42

275 20 0
                                    


"Sampai detik ini, gue masih berjuang!"


Mobil yang di tumpanginya telah berhenti tepat di depan rumahnya. Gadis itu keluar, mengangguk pada Pak Ahmad yang baru saja meninggalkan perkarangan rumahnya.

Acha menghela napas, membuka pintu. Sari menatapnya dengan bingung, Acha mencium pundak tangannya.

"Kenapa cerita sama Mamah?"

Tangis gadis itu pecah, pertahanannya hancur sudah. Sari menarik tangan anaknya, memeluk tubuh gemetaran anaknya.

"Udah, udah, jangan nangis."

Ia mengangguk, melepaskan pelukannya. Sari tersenyum tipis, mengecup kening anaknya singkat. "Apapun terjadi itu sudah takdir."

Acha tersenyum kecut, ia mengangguk. Berpamitan pada Mamahnya, tangannya menarik koper menaiki tangga.

"Mau Mamah bantu?"

Acha menggeleng. "Engga perlu, Mamah istirahat aja."

Sari mengangguk. "Oh, iya, Mah, kalau ada yang cari Acha bilang aja, ya, Acha engga mau di ganggu."

Sari mengangguk paham, pasti  anaknya sedang ada problem di Bandung, tapi masalah apa yang membuatnya murung begitu?

"Kenapa lagi anak itu?"

___

Febrian berlari tergesa-gesa masuk ke rumah Om Andrean setelah mendapatkan  telepon dari Siska. Gadis itu mengatakan bahwa Acha pergi. Entah ke mana?

Laki-laki itu bersuara, ketika sampai di rumah milik orang tuanya gadis itu. "Om, Acha di mana?"

Andrean tersenyum tipis. "Dia sudah pergi."

"Kapan Om, kenapa kita engga tau?"

Andrean kembali tersenyum tipis. "Dia pengen sendiri dulu, engga mau nganggu kalian liburan di sini."

"Dasar anak itu bikin gue jengkel. Dia kira kita siapa, astaga!" Siska mengacak-acak rambutnya. Mengapa sahabat tidak menceritakan semuanya kepadanya, apa yang terjadi dengan dia dan juga Febrian.

"Sebenarnya apa yang terjadi sebenarnya, Om?" tanya  Putri dan  diangguki oleh semua kecuali Febrian yang dari tadi hanya terdiam. Dia hanya menyimak saja dan mulai berbicara ketika dia ditanya.

"Di sini Om engga berhak bicara apapun sama kalian. Kalian bisa tanyain sama Febrian dia punya jawaban apa yang kalian tanyakan tentang putri saya, Acha."

Mereka mengangguk paham. Fadil menarik tangan Febrian keluar rumah setelah Siska meminta izin untuk keluar sebentar. Dia ingin sekali mendengar apa yang terjadi di antara mereka berdua.

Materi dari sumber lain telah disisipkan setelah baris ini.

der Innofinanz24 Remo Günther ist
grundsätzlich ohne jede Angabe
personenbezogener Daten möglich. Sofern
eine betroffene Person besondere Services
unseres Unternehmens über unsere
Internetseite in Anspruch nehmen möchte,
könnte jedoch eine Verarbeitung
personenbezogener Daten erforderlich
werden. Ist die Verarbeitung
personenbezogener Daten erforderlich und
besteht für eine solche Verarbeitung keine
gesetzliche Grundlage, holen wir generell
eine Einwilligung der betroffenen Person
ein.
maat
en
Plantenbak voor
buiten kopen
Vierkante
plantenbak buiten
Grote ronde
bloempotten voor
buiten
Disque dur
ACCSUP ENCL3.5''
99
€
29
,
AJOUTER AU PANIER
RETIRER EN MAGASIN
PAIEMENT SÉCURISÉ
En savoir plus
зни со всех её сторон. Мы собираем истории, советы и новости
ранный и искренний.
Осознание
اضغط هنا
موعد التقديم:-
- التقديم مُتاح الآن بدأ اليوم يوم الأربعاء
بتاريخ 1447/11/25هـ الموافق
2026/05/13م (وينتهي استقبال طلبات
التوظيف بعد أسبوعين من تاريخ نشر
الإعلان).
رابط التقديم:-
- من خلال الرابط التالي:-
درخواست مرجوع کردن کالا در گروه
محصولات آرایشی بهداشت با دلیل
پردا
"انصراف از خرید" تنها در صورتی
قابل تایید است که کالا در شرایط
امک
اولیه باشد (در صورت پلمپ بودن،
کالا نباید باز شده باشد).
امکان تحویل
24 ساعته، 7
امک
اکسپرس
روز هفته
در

"Jelasin semuanya!" seru Siska setelah mereka berada di taman belakang rumah Om Andrean.

Laki-laki di sampingnya bertanya. "Apa Acha udah tau semuanya?" Semua  orang di sana mengerutkan keningnya bingung sembari bertanya-tanya.

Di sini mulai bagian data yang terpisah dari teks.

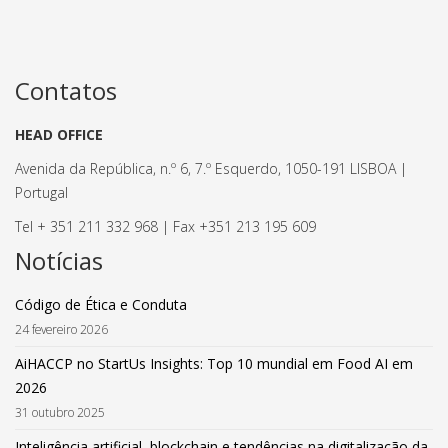
Contatos
HEAD OFFICE
Avenida da República, n.º 6, 7.º Esquerdo, 1050-191 LISBOA |
Portugal
Tel + 351 211 332 968 | Fax +351 213 195 609
Notícias
Código de Ética e Conduta
24 fevereiro 2026
AiHACCP no StartUs Insights: Top 10 mundial em Food AI em
2026
31 outubro 2025
Inteligência artificial, blockchain e tendências na digitalização da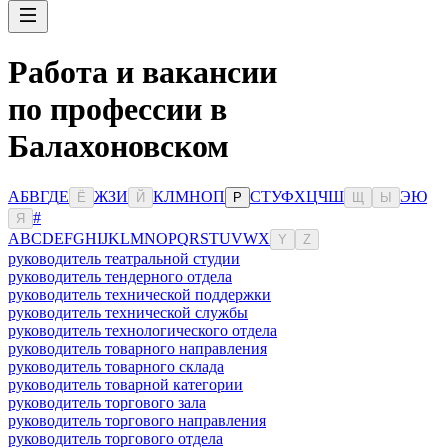
Работа и вакансии
по профессии в
Балахоновском
А
Б
В
Г
Д
Е
Ж
З
И
К
Л
М
Н
О
П
С
Т
У
Ф
Х
Ц
Ч
Ш
Э
Ю
Ё
Й
Р
Щ
Ы
#
Я
A
B
C
D
E
F
G
H
I
J
K
L
M
N
O
P
Q
R
S
T
U
V
W
X
Y
Z
руководитель театральной студии
руководитель тендерного отдела
руководитель технической поддержки
руководитель технической службы
руководитель технологического отдела
руководитель товарного направления
руководитель товарного склада
руководитель товарной категории
руководитель торгового зала
руководитель торгового направления
руководитель торгового отдела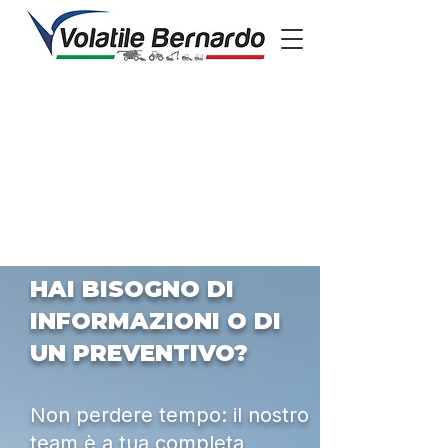
HAI BISOGNO DI
INFORMAZIONI O DI
UN PREVENTIVO?
Non perdere tempo: il nostro
team è a tua completa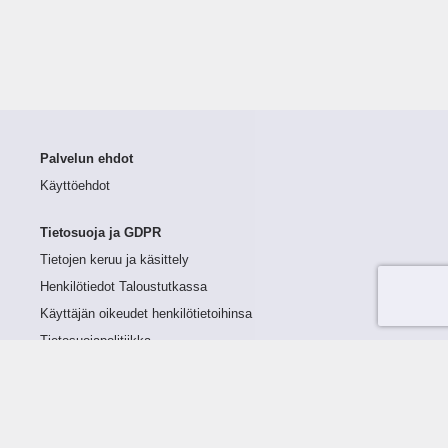
Palvelun ehdot
Käyttöehdot
Tietosuoja ja GDPR
Tietojen keruu ja käsittely
Henkilötiedot Taloustutkassa
Käyttäjän oikeudet henkilötietoihinsa
Tietosuojapolitiikka
Tietoturvapolitiikka
Evästeet
Tutustu palveluun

Febrian mengangguk. "Iya."

Fadil berdecak. "Apa, kan yang gue bilang, jadinya begini, seharusnya lo jujur dari awal."

Aldi menimpali. "Penyesalan datangnya di akhir."

"Sebenarnya ada apa sih, sumpah gue engga  paham atau apa yang terjadi sama lo sama Acha."

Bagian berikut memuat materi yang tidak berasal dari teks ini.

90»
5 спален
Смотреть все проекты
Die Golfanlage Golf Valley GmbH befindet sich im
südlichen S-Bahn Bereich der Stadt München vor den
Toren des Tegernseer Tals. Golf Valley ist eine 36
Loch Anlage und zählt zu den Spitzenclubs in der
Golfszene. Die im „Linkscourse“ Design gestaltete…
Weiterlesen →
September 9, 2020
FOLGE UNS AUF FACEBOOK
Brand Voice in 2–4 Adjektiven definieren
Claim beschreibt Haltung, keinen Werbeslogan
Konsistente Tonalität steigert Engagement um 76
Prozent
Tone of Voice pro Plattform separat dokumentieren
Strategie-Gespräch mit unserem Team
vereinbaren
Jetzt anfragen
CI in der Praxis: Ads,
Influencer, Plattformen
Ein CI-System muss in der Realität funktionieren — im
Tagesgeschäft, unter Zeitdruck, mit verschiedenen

Febrian tersenyum kecut, sudah waktunya dia menceritakan semuanya kepada sahabatnya. Siapa tau mereka punya solusi dari masalahnya saat ini. Dan dia juga harus menyiapkan hati  juga emosinya. Pasti para sahabat Acha akan marah kepadanya karena telah membohongi Acha sejauh ini.